Now, granted, you don’t want any of these things even now, as some of them are just plain old untreatable and really, really grotesquely disfiguring in some of the more serious cases. While, unfortunately, being incredibly ugly does still carry some social stigmas, I guarantee you it’s nothing compared to the scorn and hardships poured upon the sorry suckers who suffered these diseases during the Middle Ages. Not only were they looked upon with disgust and often ostracized and forced to live in leper colonies. While the colonies, or hospitals as they were also know, were often run along the same lines that monasteries of the time were, it was mostly to keep them quarantined and away from the general populace. In the 13th century a Benedictine monk estimated there were up to 19,000 leper hospitals across Europe. That’s a lot of people with skin problems.

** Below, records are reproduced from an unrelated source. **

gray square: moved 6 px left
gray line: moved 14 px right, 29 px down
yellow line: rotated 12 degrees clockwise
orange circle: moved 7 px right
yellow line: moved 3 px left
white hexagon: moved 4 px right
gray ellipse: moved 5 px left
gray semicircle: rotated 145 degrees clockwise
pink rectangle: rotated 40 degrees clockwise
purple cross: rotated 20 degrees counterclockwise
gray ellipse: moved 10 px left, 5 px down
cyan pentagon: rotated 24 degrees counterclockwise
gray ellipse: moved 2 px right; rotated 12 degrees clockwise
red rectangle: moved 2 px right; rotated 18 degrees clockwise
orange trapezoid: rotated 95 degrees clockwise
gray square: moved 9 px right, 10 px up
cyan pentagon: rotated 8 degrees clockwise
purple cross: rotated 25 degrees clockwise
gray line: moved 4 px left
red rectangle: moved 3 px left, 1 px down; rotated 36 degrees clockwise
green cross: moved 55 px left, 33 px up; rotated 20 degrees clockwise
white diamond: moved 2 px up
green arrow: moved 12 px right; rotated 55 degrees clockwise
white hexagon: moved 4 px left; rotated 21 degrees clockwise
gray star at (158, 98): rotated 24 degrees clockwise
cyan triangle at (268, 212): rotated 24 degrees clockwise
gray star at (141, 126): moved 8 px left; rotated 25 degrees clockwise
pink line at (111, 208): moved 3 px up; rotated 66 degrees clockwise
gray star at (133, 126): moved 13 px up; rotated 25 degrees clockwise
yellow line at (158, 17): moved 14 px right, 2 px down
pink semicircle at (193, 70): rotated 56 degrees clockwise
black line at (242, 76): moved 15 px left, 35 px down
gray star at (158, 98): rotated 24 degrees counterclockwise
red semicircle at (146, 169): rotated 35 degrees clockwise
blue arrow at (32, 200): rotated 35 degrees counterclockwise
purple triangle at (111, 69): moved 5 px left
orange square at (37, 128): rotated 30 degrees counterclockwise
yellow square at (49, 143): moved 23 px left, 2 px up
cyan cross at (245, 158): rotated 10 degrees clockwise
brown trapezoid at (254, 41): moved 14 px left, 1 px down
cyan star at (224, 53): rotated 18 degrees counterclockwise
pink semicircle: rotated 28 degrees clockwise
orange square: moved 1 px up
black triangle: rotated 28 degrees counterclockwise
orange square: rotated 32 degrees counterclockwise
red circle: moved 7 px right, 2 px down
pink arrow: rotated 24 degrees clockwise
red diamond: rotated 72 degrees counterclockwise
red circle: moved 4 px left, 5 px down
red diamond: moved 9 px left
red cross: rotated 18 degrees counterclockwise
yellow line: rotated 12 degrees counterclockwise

Apparently, being ugly and an outcast was not enough, and as religion was very strong at the time, lepers were thought to be living through purgatory on earth. Purgatory being a state of purification of the soul for sins not bad enough to get you sent to hell, but bad enough to keep you out of heaven. At first, lepers were seen as a sort of holy half-dead, to steal a turn of phrase from The Chronicles of Riddick (good movie if you enjoy Vin Diesel and ridiculousness, as I do), which meant that they were declared dead by civil leaders, their property would be taken away and their spouse was expected to serve them until death, as per your sacramental wedding vows. They were however, sometimes looked after by the church as they were in a special religious group of their own.

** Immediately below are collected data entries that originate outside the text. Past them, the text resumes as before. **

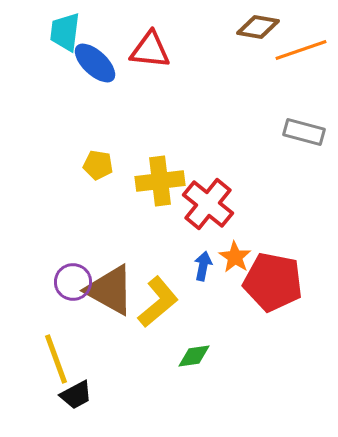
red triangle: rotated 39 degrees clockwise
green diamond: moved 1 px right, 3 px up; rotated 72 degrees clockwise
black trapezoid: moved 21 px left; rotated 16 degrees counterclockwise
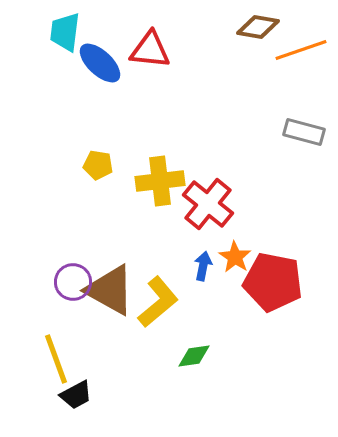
blue ellipse: moved 5 px right
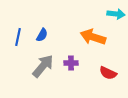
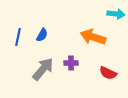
gray arrow: moved 3 px down
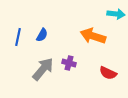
orange arrow: moved 1 px up
purple cross: moved 2 px left; rotated 16 degrees clockwise
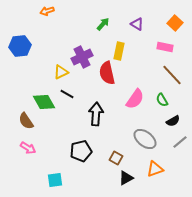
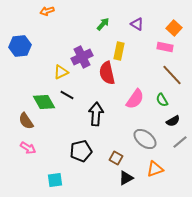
orange square: moved 1 px left, 5 px down
black line: moved 1 px down
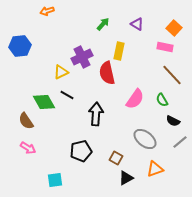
black semicircle: rotated 56 degrees clockwise
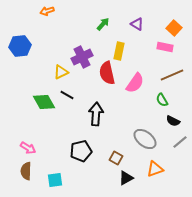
brown line: rotated 70 degrees counterclockwise
pink semicircle: moved 16 px up
brown semicircle: moved 50 px down; rotated 36 degrees clockwise
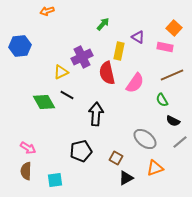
purple triangle: moved 1 px right, 13 px down
orange triangle: moved 1 px up
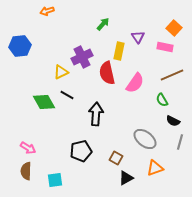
purple triangle: rotated 24 degrees clockwise
gray line: rotated 35 degrees counterclockwise
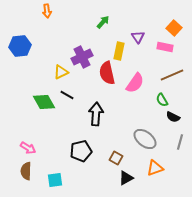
orange arrow: rotated 80 degrees counterclockwise
green arrow: moved 2 px up
black semicircle: moved 4 px up
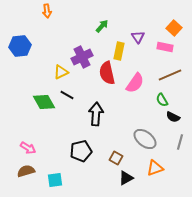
green arrow: moved 1 px left, 4 px down
brown line: moved 2 px left
brown semicircle: rotated 72 degrees clockwise
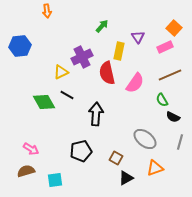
pink rectangle: rotated 35 degrees counterclockwise
pink arrow: moved 3 px right, 1 px down
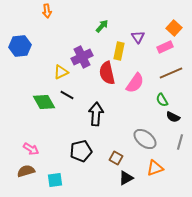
brown line: moved 1 px right, 2 px up
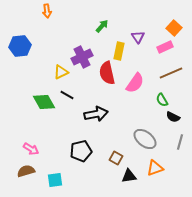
black arrow: rotated 75 degrees clockwise
black triangle: moved 3 px right, 2 px up; rotated 21 degrees clockwise
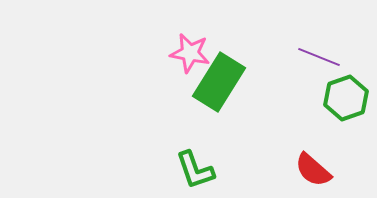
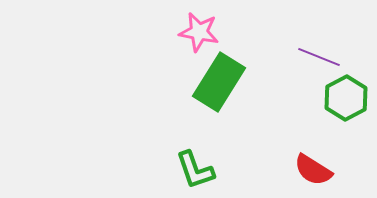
pink star: moved 9 px right, 21 px up
green hexagon: rotated 9 degrees counterclockwise
red semicircle: rotated 9 degrees counterclockwise
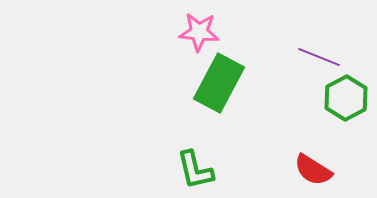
pink star: rotated 6 degrees counterclockwise
green rectangle: moved 1 px down; rotated 4 degrees counterclockwise
green L-shape: rotated 6 degrees clockwise
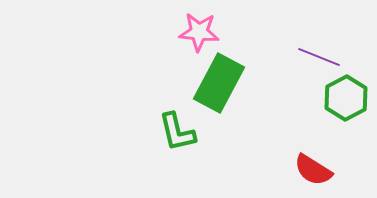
green L-shape: moved 18 px left, 38 px up
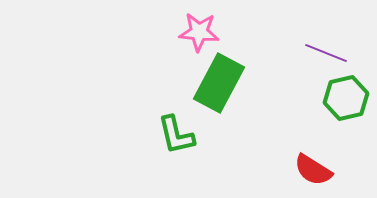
purple line: moved 7 px right, 4 px up
green hexagon: rotated 15 degrees clockwise
green L-shape: moved 1 px left, 3 px down
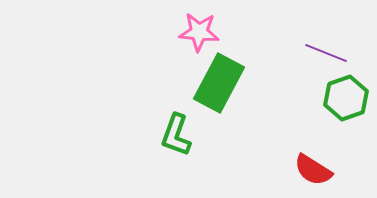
green hexagon: rotated 6 degrees counterclockwise
green L-shape: rotated 33 degrees clockwise
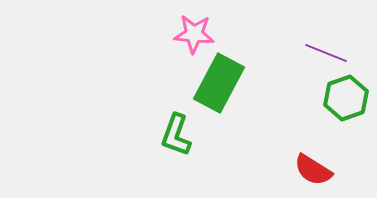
pink star: moved 5 px left, 2 px down
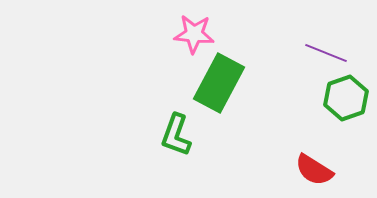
red semicircle: moved 1 px right
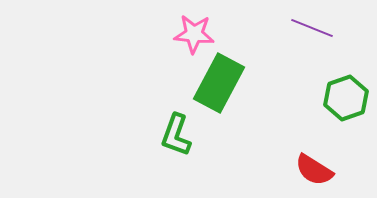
purple line: moved 14 px left, 25 px up
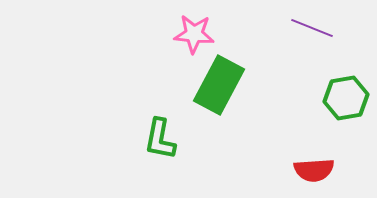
green rectangle: moved 2 px down
green hexagon: rotated 9 degrees clockwise
green L-shape: moved 16 px left, 4 px down; rotated 9 degrees counterclockwise
red semicircle: rotated 36 degrees counterclockwise
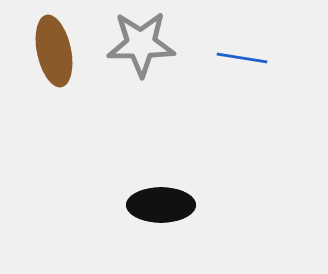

This of course devolved into open hatred of ‘lepers’ as the ‘disease’ grew more prevalent and maybe due in large part to increased rhetoric from the church linking uncleanliness to sin. The obvious link was made between leprosy, uncleanliness and sin, and for eons afterwards the lepers were seen as having this unclean disease bestowed upon them by God for their wicked ways. Oddly enough the same language of uncleanliness and sin was also used in relation to homosexuals, witches and Jews. Of course, if you were rich and had leprosy you were considered a hero and a martyr if you succumbed to the disease. If you were poor? No, God just hated you, and everyone else simply followed suit.
And yes, I left out the Black Death and its outbreaks because we’ve already covered how miserable it was, all you need to know is that it happened a lot. As in, more than 100 epidemics up to the 1700s before it seemed to vanish like a fart in the wind in the 19th century. Rehashing it would just be a cheap shot.